Segment Open

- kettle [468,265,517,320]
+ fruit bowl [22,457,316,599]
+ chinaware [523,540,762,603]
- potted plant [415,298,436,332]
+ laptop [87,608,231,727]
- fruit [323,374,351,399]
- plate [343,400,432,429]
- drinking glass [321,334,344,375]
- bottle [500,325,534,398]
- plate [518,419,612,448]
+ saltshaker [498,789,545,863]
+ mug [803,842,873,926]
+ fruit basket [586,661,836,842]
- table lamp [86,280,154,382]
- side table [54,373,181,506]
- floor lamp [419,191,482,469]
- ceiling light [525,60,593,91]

Segment Closed

**DIRECTIONS FOR THIS TASK:** The answer should hold exactly the lines running from the one with "- plate [518,419,612,448]" to the final line of the data, both ends counted.

**OUTPUT OF THE EXERCISE:**
- plate [518,419,612,448]
+ saltshaker [498,789,545,863]
+ mug [803,842,873,926]
+ fruit basket [586,661,836,842]
- table lamp [86,280,154,382]
- side table [54,373,181,506]
- floor lamp [419,191,482,469]
- ceiling light [525,60,593,91]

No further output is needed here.